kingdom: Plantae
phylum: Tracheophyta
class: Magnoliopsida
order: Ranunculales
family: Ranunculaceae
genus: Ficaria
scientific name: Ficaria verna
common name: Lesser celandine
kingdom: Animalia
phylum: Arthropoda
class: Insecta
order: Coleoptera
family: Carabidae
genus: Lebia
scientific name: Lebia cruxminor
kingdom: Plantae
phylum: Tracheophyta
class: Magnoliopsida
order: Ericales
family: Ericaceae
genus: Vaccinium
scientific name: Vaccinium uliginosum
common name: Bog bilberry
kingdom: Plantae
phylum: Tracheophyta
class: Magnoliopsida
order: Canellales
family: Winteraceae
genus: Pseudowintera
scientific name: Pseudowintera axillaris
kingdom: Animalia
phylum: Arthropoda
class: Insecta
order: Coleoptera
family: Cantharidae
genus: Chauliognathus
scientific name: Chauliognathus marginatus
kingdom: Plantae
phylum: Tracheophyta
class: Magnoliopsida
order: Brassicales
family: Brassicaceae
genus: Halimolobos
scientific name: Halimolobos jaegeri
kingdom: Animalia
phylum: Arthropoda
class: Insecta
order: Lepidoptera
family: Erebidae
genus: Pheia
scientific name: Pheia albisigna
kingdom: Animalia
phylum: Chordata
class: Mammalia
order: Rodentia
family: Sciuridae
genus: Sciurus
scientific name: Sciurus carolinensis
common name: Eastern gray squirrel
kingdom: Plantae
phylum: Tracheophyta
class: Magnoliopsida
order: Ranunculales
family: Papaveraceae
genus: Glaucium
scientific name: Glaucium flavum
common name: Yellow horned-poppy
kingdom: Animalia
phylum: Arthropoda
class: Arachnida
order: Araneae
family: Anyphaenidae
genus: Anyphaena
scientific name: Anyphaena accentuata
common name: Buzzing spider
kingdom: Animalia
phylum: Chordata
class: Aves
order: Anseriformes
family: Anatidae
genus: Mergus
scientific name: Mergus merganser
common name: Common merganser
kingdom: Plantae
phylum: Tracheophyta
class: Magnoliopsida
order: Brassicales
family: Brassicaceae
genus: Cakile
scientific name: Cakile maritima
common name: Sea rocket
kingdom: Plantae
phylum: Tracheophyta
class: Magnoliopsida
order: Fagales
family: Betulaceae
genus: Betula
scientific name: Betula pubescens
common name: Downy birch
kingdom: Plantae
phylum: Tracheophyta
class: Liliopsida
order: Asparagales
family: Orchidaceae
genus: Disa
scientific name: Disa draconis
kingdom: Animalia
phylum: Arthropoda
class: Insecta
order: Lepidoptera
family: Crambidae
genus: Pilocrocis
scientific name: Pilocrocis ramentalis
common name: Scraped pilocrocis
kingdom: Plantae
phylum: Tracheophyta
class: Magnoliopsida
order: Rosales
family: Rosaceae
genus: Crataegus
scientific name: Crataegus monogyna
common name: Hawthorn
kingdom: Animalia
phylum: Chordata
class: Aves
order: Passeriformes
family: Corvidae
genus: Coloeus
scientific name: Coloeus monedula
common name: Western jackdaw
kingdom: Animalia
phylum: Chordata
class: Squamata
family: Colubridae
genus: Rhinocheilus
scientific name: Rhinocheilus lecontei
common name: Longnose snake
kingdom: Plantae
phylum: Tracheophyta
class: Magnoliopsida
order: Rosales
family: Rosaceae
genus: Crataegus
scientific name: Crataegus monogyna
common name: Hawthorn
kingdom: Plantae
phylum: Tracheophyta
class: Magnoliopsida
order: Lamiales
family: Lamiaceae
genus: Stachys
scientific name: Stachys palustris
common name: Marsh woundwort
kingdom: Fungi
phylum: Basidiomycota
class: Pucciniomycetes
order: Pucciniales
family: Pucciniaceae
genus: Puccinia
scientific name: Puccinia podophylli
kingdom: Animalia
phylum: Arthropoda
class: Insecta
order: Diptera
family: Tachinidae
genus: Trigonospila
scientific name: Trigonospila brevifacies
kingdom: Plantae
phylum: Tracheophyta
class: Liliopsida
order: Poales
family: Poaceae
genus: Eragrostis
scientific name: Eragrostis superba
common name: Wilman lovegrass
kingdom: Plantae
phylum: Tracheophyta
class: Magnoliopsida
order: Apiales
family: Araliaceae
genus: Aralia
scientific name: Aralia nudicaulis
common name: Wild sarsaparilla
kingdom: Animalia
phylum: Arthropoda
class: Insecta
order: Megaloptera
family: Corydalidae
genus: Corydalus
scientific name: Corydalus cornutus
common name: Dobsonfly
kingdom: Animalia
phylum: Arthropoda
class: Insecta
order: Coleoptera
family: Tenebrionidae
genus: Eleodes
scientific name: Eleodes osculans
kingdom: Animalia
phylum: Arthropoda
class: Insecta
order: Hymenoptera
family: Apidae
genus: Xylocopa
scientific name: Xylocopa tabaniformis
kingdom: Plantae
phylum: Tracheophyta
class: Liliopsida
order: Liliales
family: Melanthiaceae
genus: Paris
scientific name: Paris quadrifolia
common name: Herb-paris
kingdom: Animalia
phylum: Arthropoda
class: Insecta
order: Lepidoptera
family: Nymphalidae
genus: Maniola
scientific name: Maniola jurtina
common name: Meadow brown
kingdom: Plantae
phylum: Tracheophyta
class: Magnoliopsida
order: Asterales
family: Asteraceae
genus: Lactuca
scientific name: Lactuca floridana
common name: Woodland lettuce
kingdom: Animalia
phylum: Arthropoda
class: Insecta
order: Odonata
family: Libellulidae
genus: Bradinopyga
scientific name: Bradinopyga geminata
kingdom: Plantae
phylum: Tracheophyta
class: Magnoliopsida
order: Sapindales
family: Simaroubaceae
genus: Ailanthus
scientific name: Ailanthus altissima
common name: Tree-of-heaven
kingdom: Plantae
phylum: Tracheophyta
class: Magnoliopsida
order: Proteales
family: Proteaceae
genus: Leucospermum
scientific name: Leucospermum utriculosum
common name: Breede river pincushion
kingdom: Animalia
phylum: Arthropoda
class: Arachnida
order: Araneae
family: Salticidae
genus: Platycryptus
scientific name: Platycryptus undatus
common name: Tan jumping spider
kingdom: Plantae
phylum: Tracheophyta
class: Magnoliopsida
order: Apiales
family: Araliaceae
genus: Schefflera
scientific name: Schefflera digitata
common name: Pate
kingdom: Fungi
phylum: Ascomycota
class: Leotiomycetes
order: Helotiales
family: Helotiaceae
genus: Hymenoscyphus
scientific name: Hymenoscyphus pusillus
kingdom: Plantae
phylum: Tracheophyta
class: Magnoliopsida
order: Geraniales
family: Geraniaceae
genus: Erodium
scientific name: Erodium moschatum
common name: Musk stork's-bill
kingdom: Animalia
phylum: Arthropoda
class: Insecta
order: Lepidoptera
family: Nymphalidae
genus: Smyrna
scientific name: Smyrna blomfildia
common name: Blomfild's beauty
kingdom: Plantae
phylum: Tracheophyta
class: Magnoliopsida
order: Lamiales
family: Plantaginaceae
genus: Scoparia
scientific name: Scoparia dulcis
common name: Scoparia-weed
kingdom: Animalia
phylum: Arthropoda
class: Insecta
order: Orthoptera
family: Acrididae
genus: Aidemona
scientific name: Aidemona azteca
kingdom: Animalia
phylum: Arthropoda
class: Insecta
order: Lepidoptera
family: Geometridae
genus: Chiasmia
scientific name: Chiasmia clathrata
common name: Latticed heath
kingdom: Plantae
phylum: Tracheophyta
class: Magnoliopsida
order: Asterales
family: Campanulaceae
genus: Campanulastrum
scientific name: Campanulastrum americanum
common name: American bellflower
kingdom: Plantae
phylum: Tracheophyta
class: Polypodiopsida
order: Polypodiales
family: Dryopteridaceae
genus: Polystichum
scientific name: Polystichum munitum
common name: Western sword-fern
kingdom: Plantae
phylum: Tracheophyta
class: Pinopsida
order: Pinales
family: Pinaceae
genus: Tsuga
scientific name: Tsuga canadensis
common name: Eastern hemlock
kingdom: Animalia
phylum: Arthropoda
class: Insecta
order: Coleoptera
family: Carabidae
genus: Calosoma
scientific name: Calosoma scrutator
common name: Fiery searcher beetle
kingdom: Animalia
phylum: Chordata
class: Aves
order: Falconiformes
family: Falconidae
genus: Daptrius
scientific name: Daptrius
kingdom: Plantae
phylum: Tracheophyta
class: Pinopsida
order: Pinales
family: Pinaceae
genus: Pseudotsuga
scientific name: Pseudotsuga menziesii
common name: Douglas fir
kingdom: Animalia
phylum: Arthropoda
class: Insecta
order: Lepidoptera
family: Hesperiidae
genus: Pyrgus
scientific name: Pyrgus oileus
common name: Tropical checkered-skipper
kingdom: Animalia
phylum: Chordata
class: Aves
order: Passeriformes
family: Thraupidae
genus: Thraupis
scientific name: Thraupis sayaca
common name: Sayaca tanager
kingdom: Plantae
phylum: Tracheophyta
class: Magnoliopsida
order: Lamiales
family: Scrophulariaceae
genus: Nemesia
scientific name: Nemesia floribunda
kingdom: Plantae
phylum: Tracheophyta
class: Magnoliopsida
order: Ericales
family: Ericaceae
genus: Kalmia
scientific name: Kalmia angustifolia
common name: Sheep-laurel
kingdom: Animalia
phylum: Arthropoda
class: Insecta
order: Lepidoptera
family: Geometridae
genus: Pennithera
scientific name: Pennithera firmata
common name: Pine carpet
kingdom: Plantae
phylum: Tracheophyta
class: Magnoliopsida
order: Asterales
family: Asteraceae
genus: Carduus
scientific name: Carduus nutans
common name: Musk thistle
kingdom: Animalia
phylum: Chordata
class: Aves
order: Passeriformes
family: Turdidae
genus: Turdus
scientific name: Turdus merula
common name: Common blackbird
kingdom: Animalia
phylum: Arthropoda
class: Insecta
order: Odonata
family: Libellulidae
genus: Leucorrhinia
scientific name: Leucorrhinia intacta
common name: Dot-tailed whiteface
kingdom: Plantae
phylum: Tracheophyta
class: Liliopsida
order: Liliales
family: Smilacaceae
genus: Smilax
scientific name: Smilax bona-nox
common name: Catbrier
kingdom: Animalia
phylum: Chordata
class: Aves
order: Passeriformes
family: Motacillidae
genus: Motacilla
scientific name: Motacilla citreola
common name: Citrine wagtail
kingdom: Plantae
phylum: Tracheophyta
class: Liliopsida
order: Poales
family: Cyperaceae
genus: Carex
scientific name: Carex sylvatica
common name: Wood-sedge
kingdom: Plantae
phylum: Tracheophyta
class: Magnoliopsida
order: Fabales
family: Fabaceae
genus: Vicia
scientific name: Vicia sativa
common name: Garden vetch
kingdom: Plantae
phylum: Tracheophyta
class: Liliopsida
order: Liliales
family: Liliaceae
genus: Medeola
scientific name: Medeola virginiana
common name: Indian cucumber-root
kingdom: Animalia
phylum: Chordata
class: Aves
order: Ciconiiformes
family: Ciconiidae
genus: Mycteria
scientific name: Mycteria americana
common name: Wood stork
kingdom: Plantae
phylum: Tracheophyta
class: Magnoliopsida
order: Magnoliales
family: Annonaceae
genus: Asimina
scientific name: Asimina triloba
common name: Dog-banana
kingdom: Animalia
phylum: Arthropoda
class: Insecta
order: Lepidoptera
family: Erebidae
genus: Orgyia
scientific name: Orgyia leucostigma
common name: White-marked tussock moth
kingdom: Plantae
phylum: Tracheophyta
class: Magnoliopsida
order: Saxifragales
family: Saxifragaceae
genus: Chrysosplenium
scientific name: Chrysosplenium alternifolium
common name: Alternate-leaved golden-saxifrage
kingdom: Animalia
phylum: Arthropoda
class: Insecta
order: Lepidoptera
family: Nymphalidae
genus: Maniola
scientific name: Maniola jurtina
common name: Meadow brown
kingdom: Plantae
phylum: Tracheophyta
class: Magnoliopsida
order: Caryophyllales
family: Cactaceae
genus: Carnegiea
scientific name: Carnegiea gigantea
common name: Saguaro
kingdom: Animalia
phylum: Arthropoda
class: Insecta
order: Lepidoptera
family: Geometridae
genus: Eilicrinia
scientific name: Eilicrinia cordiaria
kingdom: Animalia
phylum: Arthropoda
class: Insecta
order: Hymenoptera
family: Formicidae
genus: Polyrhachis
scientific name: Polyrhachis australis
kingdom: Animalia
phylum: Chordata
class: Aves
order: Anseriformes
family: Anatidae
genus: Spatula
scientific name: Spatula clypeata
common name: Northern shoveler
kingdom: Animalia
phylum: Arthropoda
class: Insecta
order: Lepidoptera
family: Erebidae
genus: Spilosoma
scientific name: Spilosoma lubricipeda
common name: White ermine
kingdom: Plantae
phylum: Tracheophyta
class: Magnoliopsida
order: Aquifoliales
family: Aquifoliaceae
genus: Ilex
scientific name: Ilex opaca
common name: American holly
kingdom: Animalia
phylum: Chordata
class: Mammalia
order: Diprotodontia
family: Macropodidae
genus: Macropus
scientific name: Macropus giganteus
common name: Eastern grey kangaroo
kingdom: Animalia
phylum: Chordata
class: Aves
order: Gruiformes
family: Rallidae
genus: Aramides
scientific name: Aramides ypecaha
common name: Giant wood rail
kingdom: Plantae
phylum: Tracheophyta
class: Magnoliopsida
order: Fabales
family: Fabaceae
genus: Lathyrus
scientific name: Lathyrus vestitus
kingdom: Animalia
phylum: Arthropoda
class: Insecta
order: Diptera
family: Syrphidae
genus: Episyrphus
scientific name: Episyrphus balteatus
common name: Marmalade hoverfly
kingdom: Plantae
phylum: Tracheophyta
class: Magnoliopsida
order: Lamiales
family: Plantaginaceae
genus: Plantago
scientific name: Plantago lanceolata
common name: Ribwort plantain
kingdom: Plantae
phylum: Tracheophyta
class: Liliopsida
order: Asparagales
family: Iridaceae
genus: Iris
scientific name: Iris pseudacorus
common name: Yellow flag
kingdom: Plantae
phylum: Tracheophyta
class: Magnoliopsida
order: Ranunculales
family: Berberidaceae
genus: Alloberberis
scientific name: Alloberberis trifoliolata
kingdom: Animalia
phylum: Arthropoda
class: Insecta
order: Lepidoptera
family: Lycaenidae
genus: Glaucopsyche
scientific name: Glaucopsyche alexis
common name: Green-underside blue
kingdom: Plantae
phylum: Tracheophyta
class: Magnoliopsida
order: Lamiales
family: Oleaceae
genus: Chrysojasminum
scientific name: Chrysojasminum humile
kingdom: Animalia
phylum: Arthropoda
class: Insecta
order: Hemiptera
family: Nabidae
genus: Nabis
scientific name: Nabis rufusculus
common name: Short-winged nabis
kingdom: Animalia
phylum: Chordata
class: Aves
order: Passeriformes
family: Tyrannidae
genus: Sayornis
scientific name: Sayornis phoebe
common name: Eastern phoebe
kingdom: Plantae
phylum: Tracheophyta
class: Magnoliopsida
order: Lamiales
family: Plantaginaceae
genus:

------------------------------------------------------------------------

Task details → Give only the lines from the one containing "family: Annonaceae" through the one containing "order: Aquifoliales" as a numbered list, leaving out any blank lines.

Task result →
1. family: Annonaceae
2. genus: Asimina
3. scientific name: Asimina triloba
4. common name: Dog-banana
5. kingdom: Animalia
6. phylum: Arthropoda
7. class: Insecta
8. order: Lepidoptera
9. family: Erebidae
10. genus: Orgyia
11. scientific name: Orgyia leucostigma
12. common name: White-marked tussock moth
13. kingdom: Plantae
14. phylum: Tracheophyta
15. class: Magnoliopsida
16. order: Saxifragales
17. family: Saxifragaceae
18. genus: Chrysosplenium
19. scientific name: Chrysosplenium alternifolium
20. common name: Alternate-leaved golden-saxifrage
21. kingdom: Animalia
22. phylum: Arthropoda
23. class: Insecta
24. order: Lepidoptera
25. family: Nymphalidae
26. genus: Maniola
27. scientific name: Maniola jurtina
28. common name: Meadow brown
29. kingdom: Plantae
30. phylum: Tracheophyta
31. class: Magnoliopsida
32. order: Caryophyllales
33. family: Cactaceae
34. genus: Carnegiea
35. scientific name: Carnegiea gigantea
36. common name: Saguaro
37. kingdom: Animalia
38. phylum: Arthropoda
39. class: Insecta
40. order: Lepidoptera
41. family: Geometridae
42. genus: Eilicrinia
43. scientific name: Eilicrinia cordiaria
44. kingdom: Animalia
45. phylum: Arthropoda
46. class: Insecta
47. order: Hymenoptera
48. family: Formicidae
49. genus: Polyrhachis
50. scientific name: Polyrhachis australis
51. kingdom: Animalia
52. phylum: Chordata
53. class: Aves
54. order: Anseriformes
55. family: Anatidae
56. genus: Spatula
57. scientific name: Spatula clypeata
58. common name: Northern shoveler
59. kingdom: Animalia
60. phylum: Arthropoda
61. class: Insecta
62. order: Lepidoptera
63. family: Erebidae
64. genus: Spilosoma
65. scientific name: Spilosoma lubricipeda
66. common name: White ermine
67. kingdom: Plantae
68. phylum: Tracheophyta
69. class: Magnoliopsida
70. order: Aquifoliales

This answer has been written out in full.